Le Sénégal retenait son souffle jeudi matin, dans l’attente de l’annonce, imminente, des résultats provisoires du premier tour de la présidentielle qui a mis au prise le président sortant Macky Sall, dont le camp revendique la victoire, et quatre opposants toujours déterminés à le contraindre à un second tour à l’issue indécise.

Les « résultats officiels provisoires » du scrutin du 24 février, qui doivent être dévoilés à 11H00 (GMT et locales) par le président de la Commission nationale de recensement des votes (CNRV), le magistrat Demba Kandji, vont mettre « fin à la guerre des chiffres », estime Sud Quotidien, qui comme l’ensemble de la presse sénégalaise a les yeux rivés sur le Palais de justice de Dakar.

C’est dans ce bâtiment moderne, placé sous haute surveillance, que cette institution a examiné depuis mardi les procès-verbaux transmis par les commissions électorales décentralisées, réparties dans les 45 départements du pays, ainsi que les votes des Sénégalais de l’étranger.

Son verdict est susceptible de recours devant le Conseil constitutionnel, seul habilité à proclamer les résultats définitifs.
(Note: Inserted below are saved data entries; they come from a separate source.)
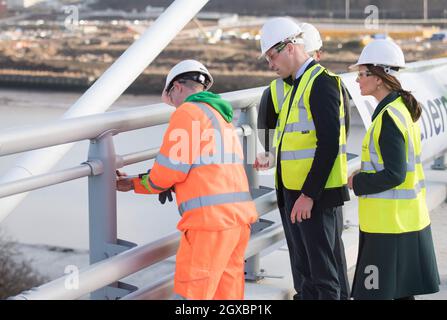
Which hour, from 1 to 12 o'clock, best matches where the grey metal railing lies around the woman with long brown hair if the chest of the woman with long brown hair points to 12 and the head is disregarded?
The grey metal railing is roughly at 11 o'clock from the woman with long brown hair.

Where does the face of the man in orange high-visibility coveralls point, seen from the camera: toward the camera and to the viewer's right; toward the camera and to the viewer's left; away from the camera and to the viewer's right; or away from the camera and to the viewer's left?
away from the camera and to the viewer's left

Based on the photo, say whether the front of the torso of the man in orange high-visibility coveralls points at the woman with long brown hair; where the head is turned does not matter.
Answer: no

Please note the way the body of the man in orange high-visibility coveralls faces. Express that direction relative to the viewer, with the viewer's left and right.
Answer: facing away from the viewer and to the left of the viewer

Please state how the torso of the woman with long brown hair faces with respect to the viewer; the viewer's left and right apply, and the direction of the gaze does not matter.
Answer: facing to the left of the viewer

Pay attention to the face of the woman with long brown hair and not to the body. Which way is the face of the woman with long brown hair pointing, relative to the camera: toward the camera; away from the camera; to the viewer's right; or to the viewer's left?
to the viewer's left

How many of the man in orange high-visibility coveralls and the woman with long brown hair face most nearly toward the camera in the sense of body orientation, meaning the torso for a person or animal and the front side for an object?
0
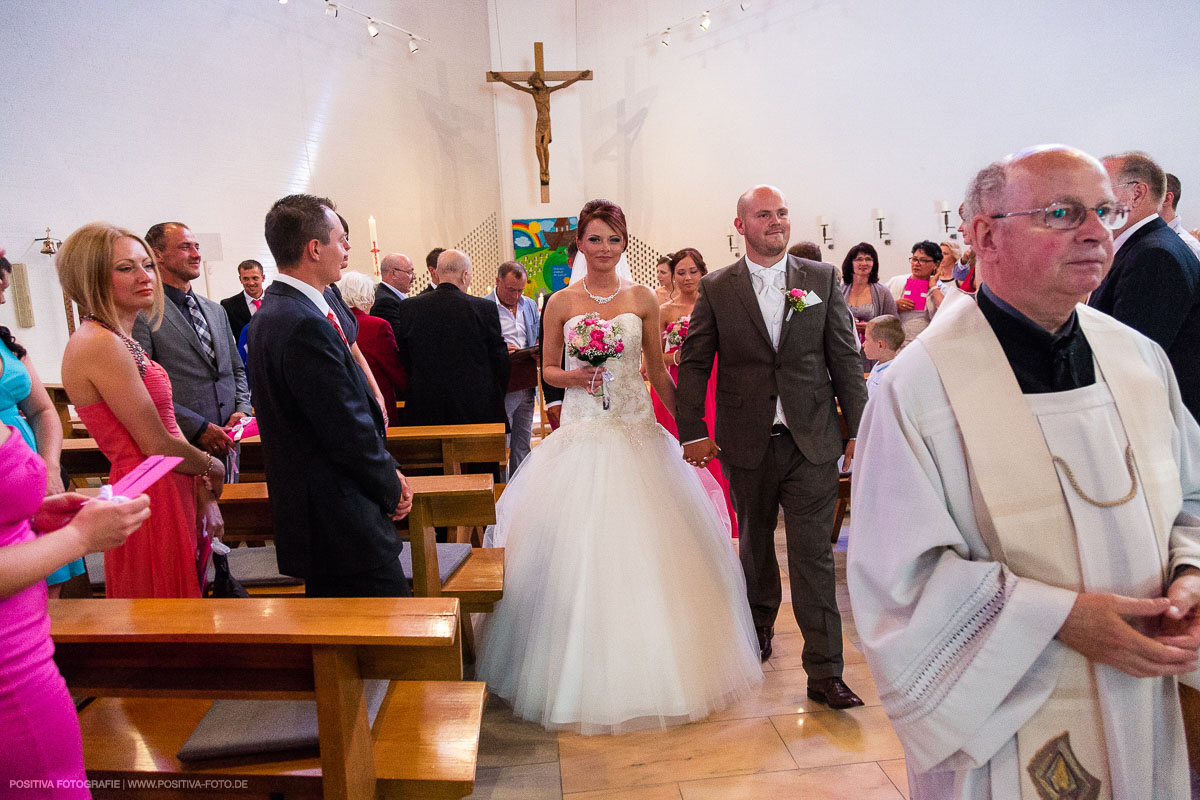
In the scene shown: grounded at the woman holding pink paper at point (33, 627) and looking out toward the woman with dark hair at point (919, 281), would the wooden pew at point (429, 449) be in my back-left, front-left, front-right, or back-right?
front-left

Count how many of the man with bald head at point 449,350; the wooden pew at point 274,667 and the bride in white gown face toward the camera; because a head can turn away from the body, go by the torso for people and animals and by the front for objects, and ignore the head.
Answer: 1

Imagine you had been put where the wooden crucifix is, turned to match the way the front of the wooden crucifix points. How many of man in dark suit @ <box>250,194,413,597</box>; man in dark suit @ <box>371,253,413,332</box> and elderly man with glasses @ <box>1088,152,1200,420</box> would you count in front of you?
3

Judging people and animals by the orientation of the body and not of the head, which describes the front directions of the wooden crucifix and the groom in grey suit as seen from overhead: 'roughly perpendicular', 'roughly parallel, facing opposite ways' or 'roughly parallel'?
roughly parallel

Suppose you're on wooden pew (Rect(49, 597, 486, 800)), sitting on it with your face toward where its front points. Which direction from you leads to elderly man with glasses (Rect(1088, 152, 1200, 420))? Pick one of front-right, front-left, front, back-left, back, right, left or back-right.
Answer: right

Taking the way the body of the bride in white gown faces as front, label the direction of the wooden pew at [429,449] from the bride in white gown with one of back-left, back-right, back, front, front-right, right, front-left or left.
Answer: back-right

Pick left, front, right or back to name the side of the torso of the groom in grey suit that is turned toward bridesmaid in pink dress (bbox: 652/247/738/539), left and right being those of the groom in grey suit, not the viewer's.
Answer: back

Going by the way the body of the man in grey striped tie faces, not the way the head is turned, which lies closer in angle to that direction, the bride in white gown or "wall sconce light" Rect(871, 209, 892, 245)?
the bride in white gown

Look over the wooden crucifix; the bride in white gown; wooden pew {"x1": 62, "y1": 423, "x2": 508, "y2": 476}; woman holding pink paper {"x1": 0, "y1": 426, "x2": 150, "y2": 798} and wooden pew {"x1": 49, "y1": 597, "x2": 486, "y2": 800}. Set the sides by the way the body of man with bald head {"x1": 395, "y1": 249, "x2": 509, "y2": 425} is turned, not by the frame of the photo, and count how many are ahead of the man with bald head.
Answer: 1

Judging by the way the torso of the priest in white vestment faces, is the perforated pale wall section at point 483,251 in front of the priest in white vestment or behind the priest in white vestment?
behind

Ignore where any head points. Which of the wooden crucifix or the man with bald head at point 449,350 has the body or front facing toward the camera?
the wooden crucifix

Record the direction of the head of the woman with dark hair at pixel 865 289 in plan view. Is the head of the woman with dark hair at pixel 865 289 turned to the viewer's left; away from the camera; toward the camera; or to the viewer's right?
toward the camera

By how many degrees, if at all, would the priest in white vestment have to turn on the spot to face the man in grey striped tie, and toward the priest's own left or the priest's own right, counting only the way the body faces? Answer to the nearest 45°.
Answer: approximately 135° to the priest's own right

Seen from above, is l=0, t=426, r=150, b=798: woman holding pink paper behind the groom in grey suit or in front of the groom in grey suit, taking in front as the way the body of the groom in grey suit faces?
in front

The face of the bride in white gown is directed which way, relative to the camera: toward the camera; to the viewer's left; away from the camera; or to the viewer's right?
toward the camera

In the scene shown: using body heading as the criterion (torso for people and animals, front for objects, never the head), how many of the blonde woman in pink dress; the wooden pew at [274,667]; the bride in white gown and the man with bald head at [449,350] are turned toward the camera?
1

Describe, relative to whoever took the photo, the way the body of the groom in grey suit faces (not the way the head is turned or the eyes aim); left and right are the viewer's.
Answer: facing the viewer
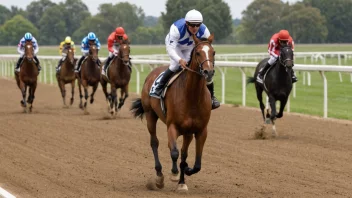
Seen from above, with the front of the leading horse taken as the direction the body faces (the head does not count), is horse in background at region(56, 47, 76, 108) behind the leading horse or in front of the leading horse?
behind

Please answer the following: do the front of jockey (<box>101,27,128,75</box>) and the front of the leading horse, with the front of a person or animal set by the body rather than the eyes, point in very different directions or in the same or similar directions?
same or similar directions

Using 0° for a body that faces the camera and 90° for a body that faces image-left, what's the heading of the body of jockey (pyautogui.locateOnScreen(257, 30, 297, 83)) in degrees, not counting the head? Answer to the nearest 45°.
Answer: approximately 315°

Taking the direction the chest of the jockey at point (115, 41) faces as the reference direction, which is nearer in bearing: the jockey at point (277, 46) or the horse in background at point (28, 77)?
the jockey

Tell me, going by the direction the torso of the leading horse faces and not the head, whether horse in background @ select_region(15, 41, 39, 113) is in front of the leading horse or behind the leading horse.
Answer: behind

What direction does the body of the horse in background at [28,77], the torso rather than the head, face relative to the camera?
toward the camera

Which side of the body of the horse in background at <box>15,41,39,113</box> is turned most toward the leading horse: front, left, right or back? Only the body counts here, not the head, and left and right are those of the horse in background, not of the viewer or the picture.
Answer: front

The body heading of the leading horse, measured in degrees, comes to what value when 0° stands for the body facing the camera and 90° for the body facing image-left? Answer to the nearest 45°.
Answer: approximately 315°

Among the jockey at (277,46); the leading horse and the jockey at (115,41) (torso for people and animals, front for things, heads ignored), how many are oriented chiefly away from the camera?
0

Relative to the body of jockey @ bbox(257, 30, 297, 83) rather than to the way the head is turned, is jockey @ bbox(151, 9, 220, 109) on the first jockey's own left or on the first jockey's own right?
on the first jockey's own right

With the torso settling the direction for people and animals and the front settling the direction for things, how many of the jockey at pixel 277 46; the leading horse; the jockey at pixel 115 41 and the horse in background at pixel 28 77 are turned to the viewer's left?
0

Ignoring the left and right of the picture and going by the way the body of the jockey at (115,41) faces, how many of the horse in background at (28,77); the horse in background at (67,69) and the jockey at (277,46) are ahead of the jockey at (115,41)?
1

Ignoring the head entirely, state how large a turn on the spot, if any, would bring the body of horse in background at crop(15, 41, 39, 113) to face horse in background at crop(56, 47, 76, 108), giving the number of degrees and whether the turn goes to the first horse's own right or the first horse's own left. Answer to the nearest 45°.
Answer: approximately 135° to the first horse's own left
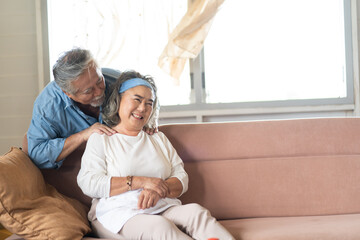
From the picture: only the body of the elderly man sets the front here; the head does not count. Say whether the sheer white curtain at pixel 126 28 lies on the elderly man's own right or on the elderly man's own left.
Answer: on the elderly man's own left

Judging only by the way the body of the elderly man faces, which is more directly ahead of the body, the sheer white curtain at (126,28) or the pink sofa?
the pink sofa

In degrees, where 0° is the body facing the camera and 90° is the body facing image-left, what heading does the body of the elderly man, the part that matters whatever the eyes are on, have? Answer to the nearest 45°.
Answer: approximately 315°

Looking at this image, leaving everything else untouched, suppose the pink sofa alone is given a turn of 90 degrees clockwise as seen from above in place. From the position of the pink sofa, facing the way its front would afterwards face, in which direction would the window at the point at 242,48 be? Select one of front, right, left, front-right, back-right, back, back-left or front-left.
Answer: right

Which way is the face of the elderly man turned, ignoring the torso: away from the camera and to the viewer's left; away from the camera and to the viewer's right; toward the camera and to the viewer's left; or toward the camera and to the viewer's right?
toward the camera and to the viewer's right

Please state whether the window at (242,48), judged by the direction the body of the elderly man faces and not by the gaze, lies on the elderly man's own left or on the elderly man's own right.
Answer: on the elderly man's own left

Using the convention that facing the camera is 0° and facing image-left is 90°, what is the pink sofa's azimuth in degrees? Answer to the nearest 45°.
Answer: approximately 0°
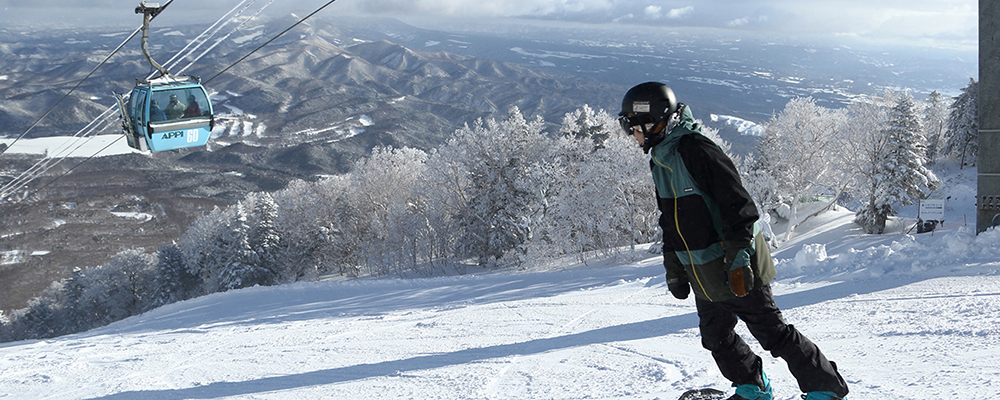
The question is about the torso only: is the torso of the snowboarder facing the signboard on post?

Dénonçant des « irrégularité », le Pastef-les Patriotes, la formation d’un des candidats les plus en vue, Ousmane Sonko, a appelé dans un communiqué à la « vigilance absolue » et à refuser tout « forcing » de la majorité pour déclarer vainqueur le président sortant, responsable selon elle d’un « recul démocratique ».

Les résultats égrenés par les médias sénégalais, qui ont collecté les données des procès-verbaux affichés devant chaque tribunal départemental, ont conforté l’optimisme du camp présidentiel, qui dès dimanche soir avait revendiqué la victoire au premier tour de Macky Sall par la voix du Premier ministre Mahammed Boun Abdallah Dionne.

– Risque politique –

L’annonce du chef du gouvernement avait provoqué la colère d’Ousmane Sonko, arrivé troisième selon la presse, et de l’ancien Premier ministre Idrissa Seck, deuxième, qui estiment au contraire un second tour « inévitable ».

Ces « déclarations contradictoires » des deux camps étaient « de nature à générer des tensions », a regretté mardi la cheffe de la Mission d’observation électorale de l’Union européenne, Elena Valenciano, même si très peu d’incidents ont été relevés depuis dimanche.

Sur le plan politique, une seconde manche, dans un mois, pourrait s’avérer périlleuse pour le président sortant, qui a reconnu en décembre que l’opposition ferait dans ce cas certainement bloc contre lui. Macky Sall connaît d’autant mieux les risques que ce scénario lui avait permis en 2012, en tant que chef de file de l’opposition, de battre au second tour son prédécesseur, Abdoulaye Wade, qui avait viré en tête au premier.

– Concert de casseroles –

« Que chacun se prépare à dire non à cette forfaiture », a lancé à la veille de l’annonce des résultats une responsable d’une coalition de femmes de l’opposition, Nafissatou Wade, avant d’organiser un concert de casseroles devant le siège de campagne d’Idrissa Seck avec quelques dizaines de militantes.

Celles-ci ont été dispersées à coup de gaz lacrymogène par un important dispositif policier, qui a procédé à des interpellations, selon un correspondant de l’AFP.

S’il est réélu, Macky Sall entend poursuivre la mise en oeuvre de son « Plan Sénégal émergent », lancé en 2014, dont la première phase s’est principalement traduite par de grands travaux, notamment l’édification de la ville nouvelle de Diamniadio, à 32 km de Dakar, l’ouverture d’un nouvel aéroport international ou encore la construction d’un train express régional dont la mise en service est attendue dans les prochains mois.

L’opposition a dénoncé avant le vote l’invalidation des candidatures de Karim Wade, fils et ancien ministre du président Abdoulaye Wade (2000-2012), et de Khalifa Sall, maire déchu de Dakar, tous deux frappés par des condamnations judiciaires. Elle a aussi critiqué l’instauration d’un nouveau système de parrainages qui a éliminé 20 des 27 prétendants.

La participation a dépassé les 66%, selon une source proche du ministère de l’Intérieur.